Given problem. Set down the data word for word, from its first line up to and including the line containing "locality: Parotani.".

Extracted data entries.

+===+

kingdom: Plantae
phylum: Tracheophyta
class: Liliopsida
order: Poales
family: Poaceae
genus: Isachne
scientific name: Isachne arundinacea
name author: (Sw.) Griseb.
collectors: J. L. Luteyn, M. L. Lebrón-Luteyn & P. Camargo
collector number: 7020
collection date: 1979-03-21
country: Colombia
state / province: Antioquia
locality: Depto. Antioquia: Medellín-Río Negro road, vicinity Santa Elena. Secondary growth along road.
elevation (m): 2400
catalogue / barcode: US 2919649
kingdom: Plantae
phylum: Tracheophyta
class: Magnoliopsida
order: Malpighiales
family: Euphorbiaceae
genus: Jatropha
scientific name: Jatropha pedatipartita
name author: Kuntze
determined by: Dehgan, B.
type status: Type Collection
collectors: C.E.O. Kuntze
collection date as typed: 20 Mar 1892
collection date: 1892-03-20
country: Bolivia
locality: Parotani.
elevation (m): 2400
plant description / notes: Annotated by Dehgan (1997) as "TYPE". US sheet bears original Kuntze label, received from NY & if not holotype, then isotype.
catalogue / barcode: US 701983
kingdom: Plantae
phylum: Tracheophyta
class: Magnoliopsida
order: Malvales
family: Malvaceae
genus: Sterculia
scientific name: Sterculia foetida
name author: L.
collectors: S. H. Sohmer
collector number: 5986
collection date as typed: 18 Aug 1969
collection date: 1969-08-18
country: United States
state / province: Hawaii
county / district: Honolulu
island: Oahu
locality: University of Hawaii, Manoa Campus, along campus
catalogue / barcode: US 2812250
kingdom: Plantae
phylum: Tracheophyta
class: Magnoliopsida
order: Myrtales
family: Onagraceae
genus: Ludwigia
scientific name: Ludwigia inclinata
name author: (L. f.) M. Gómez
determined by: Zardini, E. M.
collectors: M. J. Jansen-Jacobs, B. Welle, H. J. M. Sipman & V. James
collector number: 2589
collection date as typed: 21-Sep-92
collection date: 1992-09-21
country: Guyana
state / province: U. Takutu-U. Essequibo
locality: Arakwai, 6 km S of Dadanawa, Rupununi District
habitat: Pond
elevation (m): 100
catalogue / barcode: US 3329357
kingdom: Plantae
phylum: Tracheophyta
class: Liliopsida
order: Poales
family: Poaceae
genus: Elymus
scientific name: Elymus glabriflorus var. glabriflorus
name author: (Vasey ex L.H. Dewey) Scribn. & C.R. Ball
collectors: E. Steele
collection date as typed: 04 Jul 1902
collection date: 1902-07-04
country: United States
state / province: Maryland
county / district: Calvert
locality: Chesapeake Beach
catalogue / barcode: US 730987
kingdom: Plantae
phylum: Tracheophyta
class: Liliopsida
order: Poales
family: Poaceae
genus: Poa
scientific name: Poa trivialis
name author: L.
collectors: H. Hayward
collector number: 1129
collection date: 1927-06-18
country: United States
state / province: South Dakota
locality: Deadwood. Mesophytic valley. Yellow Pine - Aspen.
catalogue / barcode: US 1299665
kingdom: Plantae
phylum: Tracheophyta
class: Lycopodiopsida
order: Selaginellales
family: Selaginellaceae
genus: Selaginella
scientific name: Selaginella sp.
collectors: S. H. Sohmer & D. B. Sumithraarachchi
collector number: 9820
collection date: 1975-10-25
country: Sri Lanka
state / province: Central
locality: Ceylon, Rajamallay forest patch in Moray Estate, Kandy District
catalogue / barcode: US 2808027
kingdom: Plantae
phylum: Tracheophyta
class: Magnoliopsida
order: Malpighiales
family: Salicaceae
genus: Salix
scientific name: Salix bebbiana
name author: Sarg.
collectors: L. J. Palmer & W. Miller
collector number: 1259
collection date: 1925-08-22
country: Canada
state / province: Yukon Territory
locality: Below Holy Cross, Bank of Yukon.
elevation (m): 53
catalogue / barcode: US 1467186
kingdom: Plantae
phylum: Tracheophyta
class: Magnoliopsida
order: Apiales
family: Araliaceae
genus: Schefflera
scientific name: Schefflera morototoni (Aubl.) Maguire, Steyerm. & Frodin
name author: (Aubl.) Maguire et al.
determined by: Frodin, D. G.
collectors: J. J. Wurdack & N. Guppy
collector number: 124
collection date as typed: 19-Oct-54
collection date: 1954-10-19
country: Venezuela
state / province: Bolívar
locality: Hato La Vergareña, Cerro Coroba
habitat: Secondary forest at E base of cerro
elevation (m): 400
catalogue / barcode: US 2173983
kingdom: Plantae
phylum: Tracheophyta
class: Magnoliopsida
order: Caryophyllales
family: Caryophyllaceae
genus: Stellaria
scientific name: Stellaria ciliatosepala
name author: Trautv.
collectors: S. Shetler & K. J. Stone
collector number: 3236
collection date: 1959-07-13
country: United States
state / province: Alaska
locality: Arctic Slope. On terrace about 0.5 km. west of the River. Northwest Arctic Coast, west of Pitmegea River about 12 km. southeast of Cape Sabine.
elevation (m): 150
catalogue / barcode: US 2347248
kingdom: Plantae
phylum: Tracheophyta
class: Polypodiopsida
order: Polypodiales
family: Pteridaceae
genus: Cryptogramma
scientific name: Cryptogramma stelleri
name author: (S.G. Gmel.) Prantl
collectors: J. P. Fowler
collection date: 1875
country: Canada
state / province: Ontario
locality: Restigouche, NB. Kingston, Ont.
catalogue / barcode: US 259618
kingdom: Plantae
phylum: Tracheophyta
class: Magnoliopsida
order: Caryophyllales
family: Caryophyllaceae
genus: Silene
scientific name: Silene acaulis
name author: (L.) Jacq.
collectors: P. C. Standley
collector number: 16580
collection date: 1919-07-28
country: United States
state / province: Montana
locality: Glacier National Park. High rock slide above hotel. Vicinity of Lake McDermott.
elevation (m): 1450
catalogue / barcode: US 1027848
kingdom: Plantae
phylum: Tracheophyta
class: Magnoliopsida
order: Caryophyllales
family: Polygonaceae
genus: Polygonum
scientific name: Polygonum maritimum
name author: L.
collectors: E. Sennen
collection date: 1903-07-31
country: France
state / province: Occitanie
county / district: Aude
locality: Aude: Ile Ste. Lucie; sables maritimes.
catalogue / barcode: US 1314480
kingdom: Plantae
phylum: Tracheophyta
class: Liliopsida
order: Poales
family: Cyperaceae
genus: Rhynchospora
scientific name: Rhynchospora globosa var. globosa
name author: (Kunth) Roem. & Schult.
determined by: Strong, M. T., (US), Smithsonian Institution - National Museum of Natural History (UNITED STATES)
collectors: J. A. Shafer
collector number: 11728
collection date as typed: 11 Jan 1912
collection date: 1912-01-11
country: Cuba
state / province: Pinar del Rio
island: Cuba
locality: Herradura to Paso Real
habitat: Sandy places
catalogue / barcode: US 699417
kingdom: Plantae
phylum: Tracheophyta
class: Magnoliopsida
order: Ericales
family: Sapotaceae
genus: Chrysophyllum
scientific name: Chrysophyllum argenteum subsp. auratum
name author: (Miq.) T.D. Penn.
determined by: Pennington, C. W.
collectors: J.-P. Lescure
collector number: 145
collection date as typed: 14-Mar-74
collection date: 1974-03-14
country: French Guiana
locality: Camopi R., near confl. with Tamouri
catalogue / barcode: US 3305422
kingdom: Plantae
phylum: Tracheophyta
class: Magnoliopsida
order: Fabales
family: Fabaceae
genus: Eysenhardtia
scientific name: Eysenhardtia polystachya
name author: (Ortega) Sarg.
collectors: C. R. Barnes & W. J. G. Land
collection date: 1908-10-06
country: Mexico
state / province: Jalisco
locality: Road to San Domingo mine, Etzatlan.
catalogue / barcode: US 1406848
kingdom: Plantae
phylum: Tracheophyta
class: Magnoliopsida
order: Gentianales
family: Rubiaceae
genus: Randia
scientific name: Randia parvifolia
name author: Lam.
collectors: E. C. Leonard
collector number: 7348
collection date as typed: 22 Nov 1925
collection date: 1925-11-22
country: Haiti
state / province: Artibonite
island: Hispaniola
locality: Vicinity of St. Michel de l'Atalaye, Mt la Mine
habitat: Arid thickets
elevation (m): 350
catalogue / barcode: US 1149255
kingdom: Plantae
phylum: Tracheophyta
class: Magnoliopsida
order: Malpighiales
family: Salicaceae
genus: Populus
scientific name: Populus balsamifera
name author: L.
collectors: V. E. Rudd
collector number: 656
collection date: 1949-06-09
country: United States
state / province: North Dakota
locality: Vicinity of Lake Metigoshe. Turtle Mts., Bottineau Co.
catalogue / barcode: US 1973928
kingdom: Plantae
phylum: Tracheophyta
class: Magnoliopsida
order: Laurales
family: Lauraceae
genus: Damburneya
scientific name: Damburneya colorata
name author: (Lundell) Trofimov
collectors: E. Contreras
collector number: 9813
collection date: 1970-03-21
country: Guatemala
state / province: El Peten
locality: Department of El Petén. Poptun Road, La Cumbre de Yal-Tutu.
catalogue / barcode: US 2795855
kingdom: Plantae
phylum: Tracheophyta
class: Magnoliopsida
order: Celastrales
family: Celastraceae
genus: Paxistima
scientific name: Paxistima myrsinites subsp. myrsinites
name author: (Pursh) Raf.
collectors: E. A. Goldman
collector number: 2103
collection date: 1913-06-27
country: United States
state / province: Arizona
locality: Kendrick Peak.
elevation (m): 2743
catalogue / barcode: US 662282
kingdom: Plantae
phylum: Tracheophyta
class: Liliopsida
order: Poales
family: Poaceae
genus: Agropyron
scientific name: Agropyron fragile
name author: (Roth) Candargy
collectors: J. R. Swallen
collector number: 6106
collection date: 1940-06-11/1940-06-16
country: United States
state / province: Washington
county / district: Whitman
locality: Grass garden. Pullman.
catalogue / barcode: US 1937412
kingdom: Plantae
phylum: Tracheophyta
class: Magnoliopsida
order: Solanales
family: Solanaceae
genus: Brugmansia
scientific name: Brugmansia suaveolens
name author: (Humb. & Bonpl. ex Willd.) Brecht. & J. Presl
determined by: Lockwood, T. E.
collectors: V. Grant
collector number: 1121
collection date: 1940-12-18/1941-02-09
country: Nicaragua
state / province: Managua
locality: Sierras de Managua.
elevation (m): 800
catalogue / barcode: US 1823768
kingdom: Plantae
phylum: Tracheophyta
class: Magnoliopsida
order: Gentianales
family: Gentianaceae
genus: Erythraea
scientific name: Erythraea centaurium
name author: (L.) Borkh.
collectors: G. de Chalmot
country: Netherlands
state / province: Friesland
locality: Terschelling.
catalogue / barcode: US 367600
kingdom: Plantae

+===+

Reply to the exercise.
kingdom: Plantae
phylum: Tracheophyta
class: Liliopsida
order: Poales
family: Poaceae
genus: Isachne
scientific name: Isachne arundinacea
name author: (Sw.) Griseb.
collectors: J. L. Luteyn, M. L. Lebrón-Luteyn & P. Camargo
collector number: 7020
collection date: 1979-03-21
country: Colombia
state / province: Antioquia
locality: Depto. Antioquia: Medellín-Río Negro road, vicinity Santa Elena. Secondary growth along road.
elevation (m): 2400
catalogue / barcode: US 2919649
kingdom: Plantae
phylum: Tracheophyta
class: Magnoliopsida
order: Malpighiales
family: Euphorbiaceae
genus: Jatropha
scientific name: Jatropha pedatipartita
name author: Kuntze
determined by: Dehgan, B.
type status: Type Collection
collectors: C.E.O. Kuntze
collection date as typed: 20 Mar 1892
collection date: 1892-03-20
country: Bolivia
locality: Parotani.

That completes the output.